Per contrastare questa tendenza è nata Too Good To Go, l’app che vuole combattere lo spreco alimentare. L’unione di diversi imprenditori ha fatto sì che questa applicazione diventasse di grande aiuto sia per i consumatori che possono ottenere degli alimenti a un prezzo che va dai 2 ai 6 Euro, sia ai commercianti che vogliono ridurre gli sprechi.

Too Good To Go, nata nel 2015 in Danimarca, è arrivata ad essere la più grande realtà per contrastare lo spreco alimentare.

Too Good To Go – L’applicazione in breve

Too Good To Go

L’utilizzo dell’applicazione è molto semplice ed intuitivo. Compatibile sia con sistema Android che iOS, si può scaricare l’app gratuitamente sia su smartphone che su tablet.

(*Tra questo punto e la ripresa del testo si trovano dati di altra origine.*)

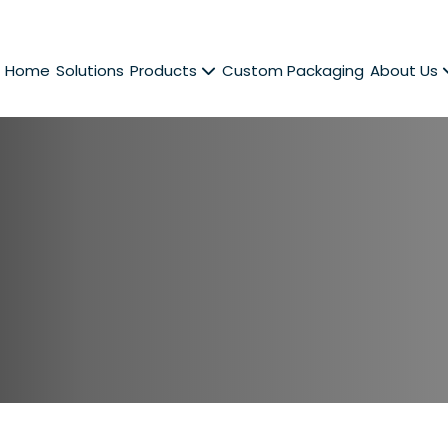
Home
Solutions
Products
Custom Packaging
About Us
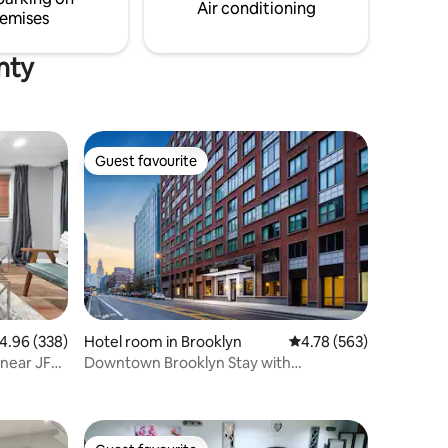
y today!
Air conditioning
emises
nty
Guest favourite
Guest favourite
.96 out of 5 average rating, 338 reviews
4.96 (338)
Hotel room in Brooklyn
4.78 out of 5 average r
4.78 (563)
 near JFK
Downtown Brooklyn Stay with
Restaurant & Gym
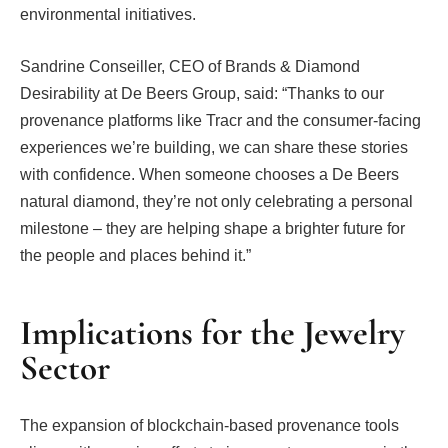
environmental initiatives.
Sandrine Conseiller, CEO of Brands & Diamond
Desirability at De Beers Group, said: “Thanks to our
provenance platforms like Tracr and the consumer-facing
experiences we’re building, we can share these stories
with confidence. When someone chooses a De Beers
natural diamond, they’re not only celebrating a personal
milestone – they are helping shape a brighter future for
the people and places behind it.”
Implications for the Jewelry
Sector
The expansion of blockchain-based provenance tools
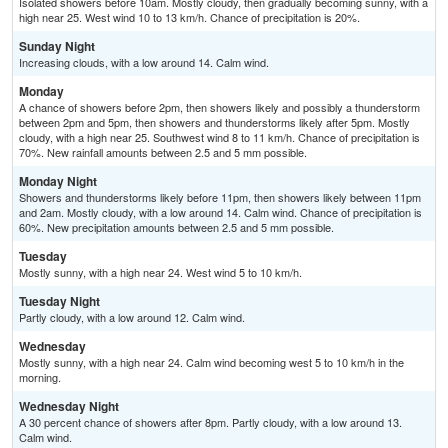
Isolated showers before 10am. Mostly cloudy, then gradually becoming sunny, with a
high near 25. West wind 10 to 13 km/h. Chance of precipitation is 20%.
Sunday Night
Increasing clouds, with a low around 14. Calm wind.
Monday
A chance of showers before 2pm, then showers likely and possibly a thunderstorm
between 2pm and 5pm, then showers and thunderstorms likely after 5pm. Mostly
cloudy, with a high near 25. Southwest wind 8 to 11 km/h. Chance of precipitation is
70%. New rainfall amounts between 2.5 and 5 mm possible.
Monday Night
Showers and thunderstorms likely before 11pm, then showers likely between 11pm
and 2am. Mostly cloudy, with a low around 14. Calm wind. Chance of precipitation is
60%. New precipitation amounts between 2.5 and 5 mm possible.
Tuesday
Mostly sunny, with a high near 24. West wind 5 to 10 km/h.
Tuesday Night
Partly cloudy, with a low around 12. Calm wind.
Wednesday
Mostly sunny, with a high near 24. Calm wind becoming west 5 to 10 km/h in the
morning.
Wednesday Night
A 30 percent chance of showers after 8pm. Partly cloudy, with a low around 13.
Calm wind.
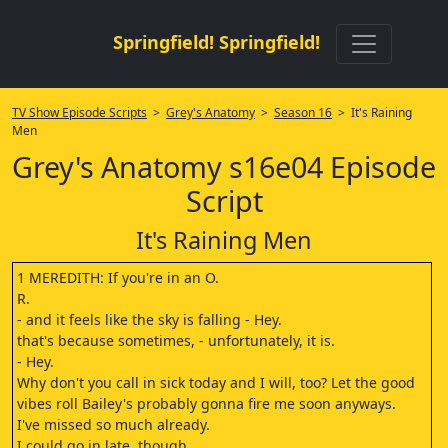
Springfield! Springfield!
TV Show Episode Scripts
>
Grey's Anatomy
>
Season 16
> It's Raining
Men
Grey's Anatomy s16e04 Episode
Script
It's Raining Men
1 MEREDITH: If you're in an O.
R.
- and it feels like the sky is falling - Hey.
that's because sometimes, - unfortunately, it is.
- Hey.
Why don't you call in sick today and I will, too? Let the good
vibes roll Bailey's probably gonna fire me soon anyways.
I've missed so much already.
I could go in late, though.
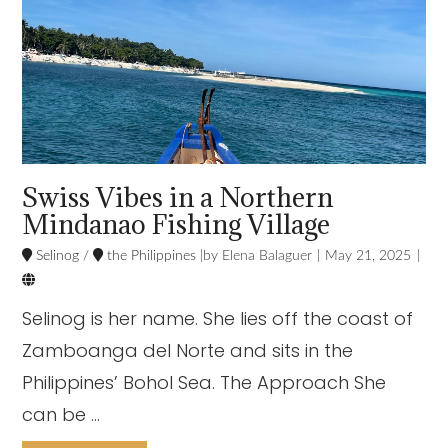
Swiss Vibes in a Northern
Mindanao Fishing Village
Selinog
/
the Philippines
Elena Balaguer
May 21, 2025

Selinog is her name. She lies off the coast of
Zamboanga del Norte and sits in the
Philippines’ Bohol Sea. The Approach She
can be …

Una volta effettuata la registrazione e attivata la geo-localizzazione, potrete cercare tra locali e negozi che hanno deciso di aderire all’iniziativa, cioè alla vendita a prezzi vantaggiosi le rimanenze della giornata attraverso le “Magic Box“.

Ad aderire all’iniziativa sono soprattutto panifici, pizzerie e pasticcerie, un po’ meno i supermercati.

Una volta deciso di acquistare la Magic box andrà effettuato il pagamento con carta di credito o carta ricaricabile tramite app e si dovrà provvedere al ritiro presso il negozio prescelto all’orario stabilito.

Dove migliorare

Se a prima vista tutto sembra funzionare in modo perfetto ci sono alcune falle nel sistema, ma niente di irreparabile. Non è particolarmente indicata a chi soffre di allergie o è vegano dal momento che non vi è garanzia di trovare prodotti indicati alle proprie esigenze.

Scomodo anche il fatto di dover possedere una carta di credito per effettuare l’acquisto. Per agevolare ulteriormente il consumatore si sarebbe potuto prevedere il pagamento in contanti così da dare la possibilità a tutti di effettuare gli acquisti.

Purtroppo, soprattutto in Italia, l’applicazione non è utilizzabile in tutte le regioni, vi sono ancora molte zone “scoperte”.